The paper "Deep Decentralized Multi-task Multi-Agent Reinforcement Learning under Partial Observability" investigates a novel approach to reinforcement learning (RL) in complex environments where multiple agents interact with each other under partial observability and limited communication. This work, led by researchers from MIT, Northeastern University, and Boeing Research & Technology, addresses the growing demand for multi-task learning in decentralized multi-agent settings, such as in autonomous vehicles and robotics.

Key Contributions

  1. Formalization of MT-MARL: The paper formalizes the problem of multi-task multi-agent reinforcement learning (MT-MARL) under partial observability, leveraging decentralized partially observable Markov decision processes (Dec-POMDPs) as the foundation. This formulation provides a structured way to approach cooperative learning tasks where agents perceive the world from limited viewpoints and do not have explicit knowledge of the task identities.
  2. Decentralized Learning Approach: The researchers introduce a two-phase decentralized learning framework. The first phase involves specialization, where agents use decentrally-learned single-task policies through deep recurrent Q-networks (DRQNs). This approach allows agents to coordinate and learn individual tasks efficiently despite environmental non-stationarity.
  3. Concurrent Experience Replay Trajectories (CERTs): To stabilize learning, especially with non-stationary dynamics from partial observability, the paper proposes CERTs. This mechanism extends traditional experience replay by synchronizing experience trajectories across agents, thus addressing non-concurrent sampling issues and improving coordination.
  4. Policy Distillation: The second phase converts these specialized policies into a single generalized policy capable of performing across all tasks without explicit task identity during execution. This distillation process uses supervised learning to regress from specialized policy Q-values across multiple tasks, ensuring robust multi-task performance.
  5. Empirical Evaluation: The researchers validate their approach using multi-agent grid domains, demonstrating that Dec-HDRQNs, reliant on cautious optimism through hysteretic learning, outperform non-hysteretic models in stability and efficiency. Furthermore, the distilled policies achieved performance similar to specialized policies without needing task identification, reflecting effective generalization.

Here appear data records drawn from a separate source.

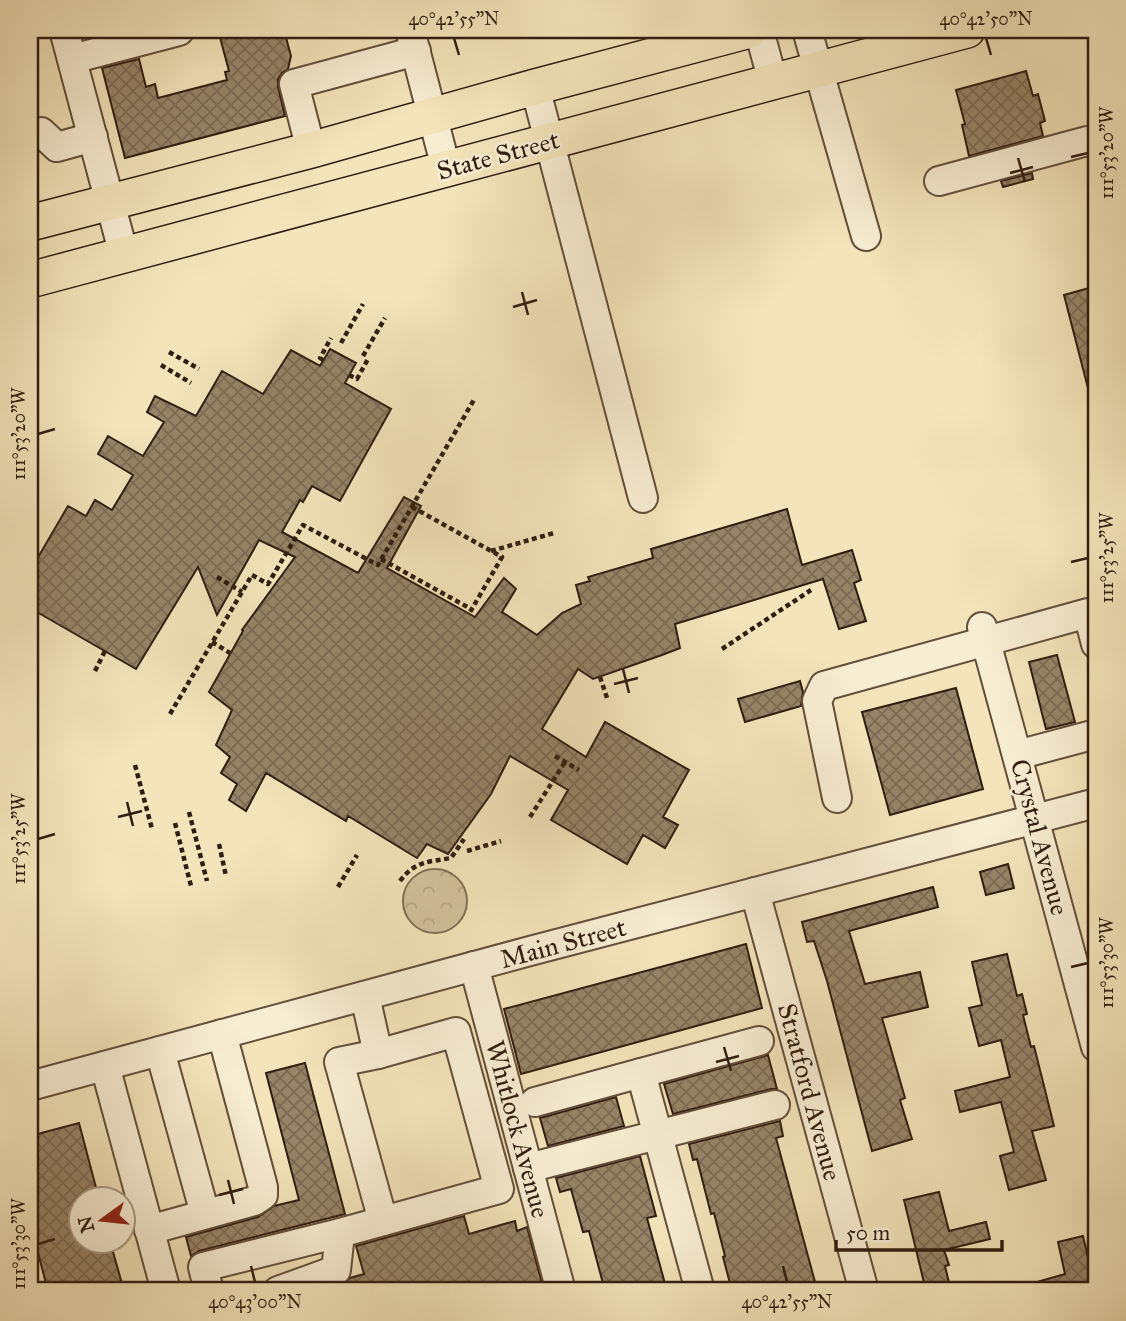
<svg xmlns="http://www.w3.org/2000/svg" width="1126" height="1321" viewBox="0 0 1126 1321" font-family="'IM FELL Great Primer',serif">
	<style>
		.forest { fill: url(#forest-crowns); stroke: #827056; stroke-width: 2 }
		.building { fill: url(#building-cross-hatch); stroke: #311d0f; stroke-width: 2 }
		.lines { fill: none; stroke-linecap: round; stroke-linejoin: round }
		.minor-casing { stroke: #624f3a; stroke-width: 32 }
		.major-casing { stroke: #311d0f; stroke-width: 38 }
		.path { stroke: #311d0f; stroke-width: 4.5; stroke-dasharray: 5 3.5; stroke-linecap: butt }
		.minor { stroke: #f7edd3; stroke-width: 28 }
		.major { stroke: #f3e4bb; stroke-width: 35 }
		.ticks { fill: none; stroke: #311d0f; stroke-width: 2.5 }
		.labels { text-anchor: middle; stroke-width: 5; stroke-linejoin: round; paint-order: stroke }
		.street-label { font-size: 26px; fill: #311d0f; stroke: #f7edd3 }
		.neatline { fill: none; stroke: #311d0f; stroke-width: 2.5 }
		.ticks-label { font-size: 18px; text-anchor: middle; fill: #311d0f }
	</style>
	<defs>
		<pattern id="forest-crowns" width="20" height="18" patternUnits="userSpaceOnUse" patternTransform="scale(1.75)"><rect width="20" height="18" fill="#d2c29e"/><path d="M2 6a3 3 0 1 1 6 0M12 15a3 3 0 1 1 6 0" fill="none" stroke="#b5a687"/></pattern>
		<pattern id="building-cross-hatch" width="8" height="8" patternUnits="userSpaceOnUse" patternTransform="scale(1.75)"><rect width="8" height="8" fill="#968468"/><path d="M0 0l8 8M0 8l8-8" fill="none" stroke="#7b6b54"/></pattern>
	</defs>
	<rect width="100%" height="100%" fill="#f3e4bb"/>
	<filter id="stains"><feTurbulence type="fractalNoise" baseFrequency=".00286" numOctaves="4"/><feColorMatrix values="0 0 0 0 .2 0 0 0 0 .09 0 0 0 0 .02 0 0 0 .5 -.17"/></filter>
	<radialGradient id="worn" r=".72"><stop offset=".6" stop-color="#630" stop-opacity="0"/><stop offset="1" stop-color="#630" stop-opacity=".3"/></radialGradient>
	<!-- forest -->
	<circle class="forest" cx="435" cy="901" r="32"/>
	<!-- building -->
	<g class="building">
		<polygon points="218,30 284,30 291,56 288,69 282,73 278,79 278,87 285,116 125,158 102,68 139,59 146,87 155,84 158,98 227,80 225,72 229,71"/>
		<polygon points="1026,71 1033,96 1038,94 1045,121 1040,123 1043,136 969,156 962,125 965,124 956,90"/>
		<polygon points="1032,173 1033,179 1003,187 1001,181"/>
		<polygon points="1096,286 1096,396 1090,396 1064,295"/>
		<polygon points="330,349 356,363 345,383 391,409 340,501 312,486 303,502 300,500 282,532 358,573 404,497 421,506 387,568 475,617 504,578 516,589 502,612 537,635 562,613 581,604 576,585 590,581 588,577 653,558 651,549 787,509 802,565 852,550 861,580 854,583 866,621 839,629 823,579 675,624 680,648 662,655 593,679 578,669 542,729 586,757 605,722 689,770 663,817 678,825 665,848 643,835 627,864 551,820 568,790 510,756 491,794 448,854 427,844 417,858 348,816 346,821 266,773 246,811 229,800 237,784 221,773 230,757 216,745 232,710 209,692 243,631 242,630 295,557 259,540 217,615 198,567 136,669 30,608 30,571 68,506 86,516 95,500 112,510 133,475 98,454 108,436 143,456 164,422 147,412 155,396 196,416 222,371 263,394 291,350 320,366"/>
		<polygon points="1057,655 1075,722 1046,729 1029,662"/>
		<polygon points="800,681 803,692 801,706 745,722 738,699"/>
		<polygon points="956,688 983,789 890,815 862,712"/>
		<polygon points="1008,864 1014,888 986,895 980,872"/>
		<polygon points="933,887 938,907 849,931 865,984 920,972 928,1007 882,1018 905,1098 900,1100 912,1139 872,1151 827,981 814,941 807,942 802,922"/>
		<polygon points="746,944 762,1008 521,1074 504,1009"/>
		<polygon points="1007,954 1017,996 1022,994 1027,1014 1023,1015 1031,1047 1034,1046 1054,1126 1032,1131 1046,1180 1009,1190 1000,1156 1014,1152 1001,1102 960,1112 955,1091 1010,1077 1001,1040 979,1046 969,1008 982,1005 972,962"/>
		<polygon points="768,1055 777,1089 771,1089 673,1114 664,1084"/>
		<polygon points="305,1063 345,1214 199,1251 191,1256 186,1237 258,1217 274,1206 299,1200 266,1073"/>
		<polygon points="616,1097 624,1126 548,1146 540,1118"/>
		<polygon points="780,1121 783,1136 776,1138 815,1282 782,1291 732,1291 723,1257 725,1256 714,1213 711,1214 697,1159 693,1160 689,1144"/>
		<polygon points="79,1123 99,1199 80,1199 80,1241 110,1241 124,1291 48,1291 30,1222 30,1136"/>
		<polygon points="640,1156 656,1216 647,1218 667,1291 605,1291 589,1231 583,1232 571,1189 560,1192 556,1178"/>
		<polygon points="939,1192 949,1231 986,1222 990,1239 944,1250 949,1265 945,1266 951,1291 926,1291 904,1200"/>
		<polygon points="464,1216 469,1234 515,1221 517,1231 527,1227 544,1291 326,1291 342,1285 350,1278 364,1274 356,1246"/>
		<polygon points="1083,1236 1096,1291 1023,1291 1023,1286 1065,1274 1058,1242"/>
	</g>
	<g class="lines">
		<!-- minor casing -->
		<g class="minor-casing">
			<g id="minor">
				<polyline points="64,30 124,255"/>
				<polyline points="410,30 446,168"/>
				<polyline points="759,30 773,82"/>
				<polyline points="807,30 866,236"/>
				<polyline points="72,59 179,31 179,30"/>
				<polyline points="535,87 643,498"/>
				<polyline points="30,135 41,132 57,147 93,137"/>
				<polyline points="311,150 294,84 416,51"/>
				<polyline points="939,181 1087,141"/>
				<polyline points="982,627 1096,1047"/>
				<polyline points="1017,755 1096,734"/>
				<polyline points="837,798 817,701 824,686 1088,613 1096,644"/>
				<polyline points="755,892 864,1291"/>
				<polyline points="474,966 561,1291"/>
				<polyline points="160,1051 205,1214"/>
				<polyline points="378,1054 339,1062 383,1221"/>
				<polyline points="105,1066 166,1291"/>
				<polyline points="641,1073 759,1041"/>
				<polyline points="30,1086 530,951 1096,803"/>
				<polyline points="535,1102 641,1073 700,1291"/>
				<polyline points="528,1168 775,1105"/>
				<polyline points="149,1230 254,1201 263,1195 263,1187 222,1034"/>
				<polyline points="209,1291 203,1267 340,1233 499,1189 456,1032 378,1054 365,996"/>
				<polyline points="278,1291 336,1270 340,1233"/>
			</g>
		</g>
		<!-- major casing -->
		<g class="major-casing">
			<g id="major">
				<polyline points="30,223 311,150 535,87 750,30"/>
				<polyline points="30,280 967,30"/>
			</g>
		</g>
		<!-- path -->
		<g class="path">
			<polyline points="341,343 363,304"/>
			<polyline points="169,352 199,369"/>
			<polyline points="363,356 385,318"/>
			<polyline points="323,360 320,358 331,338"/>
			<polyline points="161,365 191,383"/>
			<polyline points="349,375 357,379 368,359"/>
			<polyline points="412,507 502,557 469,614"/>
			<polyline points="491,551 554,533"/>
			<polyline points="381,559 471,609"/>
			<polyline points="217,577 242,592"/>
			<polyline points="212,642 230,653"/>
			<polyline points="722,649 811,590"/>
			<polyline points="95,671 105,651"/>
			<polyline points="600,677 607,698"/>
			<polyline points="170,714 252,575 268,584 303,525 378,565 475,398"/>
			<polyline points="555,756 579,770"/>
			<polyline points="135,765 152,829"/>
			<polyline points="189,812 207,881"/>
			<polyline points="530,817 565,762"/>
			<polyline points="175,823 191,886"/>
			<polyline points="219,844 226,876"/>
			<polyline points="467,851 501,841"/>
			<path d="M400,881C415,861 428,862 451,858L464,839"/>
			<polyline points="338,887 357,855"/>
		</g>
		<!-- minor -->
		<use href="#minor" class="minor"/>
		<!-- major -->
		<use href="#major" class="major"/>
	</g>
	<!-- ticks -->
	<path class="ticks" d="M454,38L459,55M986,38L991,55M1071,157L1088,153M1018,158L1025,182M1010,173L1033,167M522,292L528,315M513,307L537,300M38,434L55,429M1071,562L1088,558M623,669L629,693M614,684L638,678M127,802L133,826M118,817L142,811M38,839L55,834M1071,967L1088,963M724,1047L731,1071M716,1062L739,1056M228,1180L234,1204M219,1195L243,1189M38,1244L55,1239M251,1266L255,1282M783,1266L787,1282"/>
	<g class="labels">
		<!-- street labels -->
		<g class="street-label">
			<text transform="translate(498 155) rotate(-15)" y="9">State Street</text>
			<text transform="translate(1040 837) rotate(75)" y="9">Crystal Avenue</text>
			<text transform="translate(563 943) rotate(-15)" y="9">Main Street</text>
			<text transform="translate(810 1092) rotate(75)" y="9">Stratford Avenue</text>
			<text transform="translate(518 1129) rotate(75)" y="9">Whitlock Avenue</text>
		</g>
	</g>
	<!-- margin -->
	<rect width="1126" height="1321" fill="none" stroke="#f3e4bb" stroke-width="77"/>
	<!-- north arrow -->
	<g transform="translate(102 1220) rotate(255)"><circle r="33" fill="#f7edd3" stroke="#a89a85" stroke-width="2"/>
	<path d="M0-5L12 26L0 18L-12 26Z" fill="#8f2418"/>
	<text y="-10" font-size="19" font-weight="bold" text-anchor="middle" fill="#311d0f">N</text>
	</g>
	<!-- scale -->
	<path d="M836 1240v10h166v-10" fill="none" stroke="#311d0f" stroke-width="3.5"/>
	<text x="846" y="1240" font-size="21" fill="#311d0f" stroke="#f7edd3" stroke-width="5" paint-order="stroke">50 m</text>
	<rect x="38" y="38" width="1050" height="1244" class="neatline"/>
	<g class="ticks-label">
		<text x="454" y="25">40°42'55"N</text>
		<text x="986" y="25">40°42'50"N</text>
		<text transform="translate(1107 153) rotate(-90)" y="6">111°53'20"W</text>
		<text transform="translate(19 434) rotate(-90)" y="6">111°53'20"W</text>
		<text transform="translate(1107 558) rotate(-90)" y="6">111°53'25"W</text>
		<text transform="translate(19 839) rotate(-90)" y="6">111°53'25"W</text>
		<text transform="translate(1107 963) rotate(-90)" y="6">111°53'30"W</text>
		<text transform="translate(19 1244) rotate(-90)" y="6">111°53'30"W</text>
		<text x="255" y="1308">40°43'00"N</text>
		<text x="787" y="1308">40°42'55"N</text>
	</g>
	<rect width="100%" height="100%" filter="url(#stains)"/>
	<rect width="100%" height="100%" fill="url(#worn)"/>
</svg>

Implications and Future Work

The implications of this research are substantial for both theoretical understanding and practical applications of multi-agent systems. From a theoretical standpoint, the paper presents a structured methodology for addressing MT-MARL in partially observable and realistic settings, which were previously challenging due to non-stationarity and incomplete state information.

Practically, the insights derived from this research can be applied to many fields, including autonomous systems, robotic coordination, distributed sensor networks, and resource allocation tasks, highlighting the potential of decentralized decision-making models.

Moving forward, the proposed frameworks could be extended or integrated with advances in other areas of AI, such as transfer learning or meta-learning, to enhance adaptability across a broader range of contexts. Further exploration could also assess the scalability of this approach in high-dimensional spaces and with a larger number of agents, reflecting the complexities of real-world scenarios.

In conclusion, this paper makes significant contributions to the understanding and implementation of MT-MARL under challenging conditions, paving the way for more sophisticated autonomous systems capable of operability in diverse and dynamic environments.